Crawshay leaned forward and whispered one word in the captain's ear.
The latter sat for a moment as though paralysed.

"What's to prevent that fellow Robins bringing her right on to our track?" Crawshay demanded. "That is the reason I spent last night listening for the wireless. It's the reason I'm going to do the same to-night."

The captain sprang to his feet.

"We'll run no risks about this," he declared firmly. "We'll dismantle the apparatus.
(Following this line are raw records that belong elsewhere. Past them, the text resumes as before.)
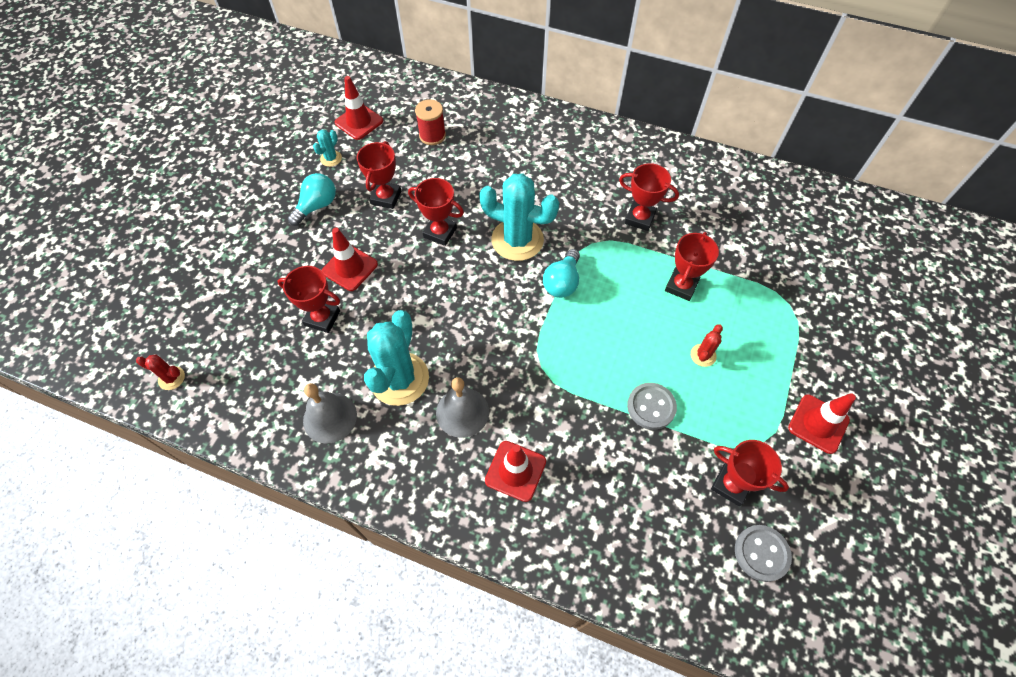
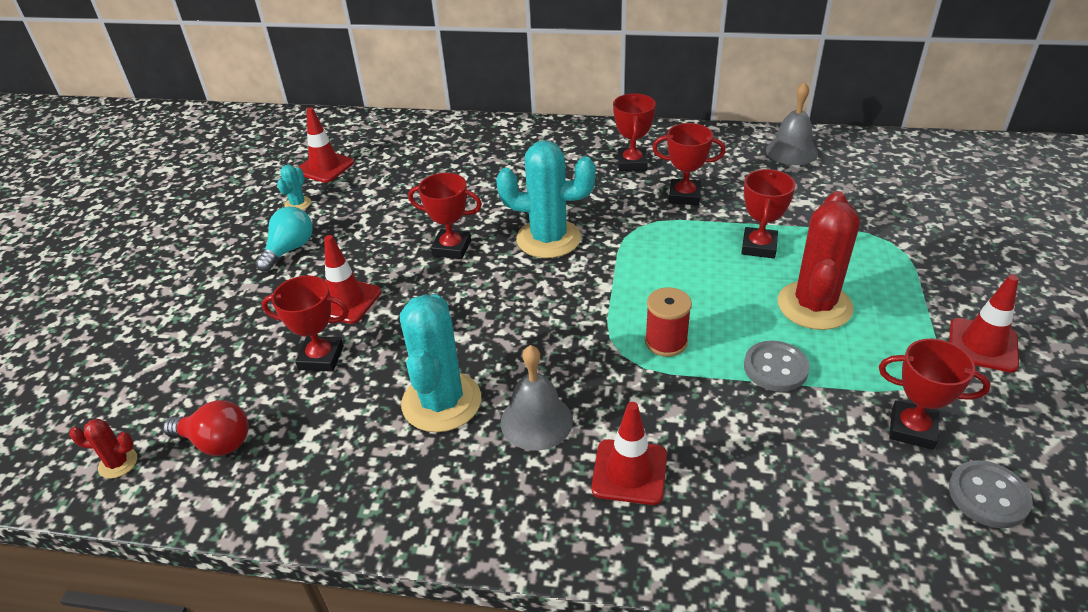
camera: 10 degrees left, 20 degrees down
(238, 376) = (216, 442): none -> red light bulb
(330, 417) = (356, 463): grey bell -> grey bell (791, 151)
(386, 197) = (375, 227): red trophy -> red trophy (632, 163)
(432, 135) = (416, 165): red spool -> red spool (666, 342)
(562, 282) = (617, 268): turquoise light bulb -> none
(703, 355) = (814, 305): red cactus -> red cactus, size x2.25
I'd never hold up my head again if the Von Blucher got us!"

Crawshay held out his hand.

"Forgive me, Captain," he said, "but we want proof. Leave it to me, and if things are as I suspect, we'll have that proof—probably before to-morrow morning," he added, glancing at the chart.

There was a call down the deck, a knock at the door. The captain took up his oilskins regretfully.

"You will remember," Crawshay enjoined, "that little mandate I showed you?"

The captain nodded grimly.

"I am in your hands," he admitted. "Don't forget that the safety of the ship may be in your hands, too!"

"Perhaps," Crawshay whispered, "even more than the safety of the ship."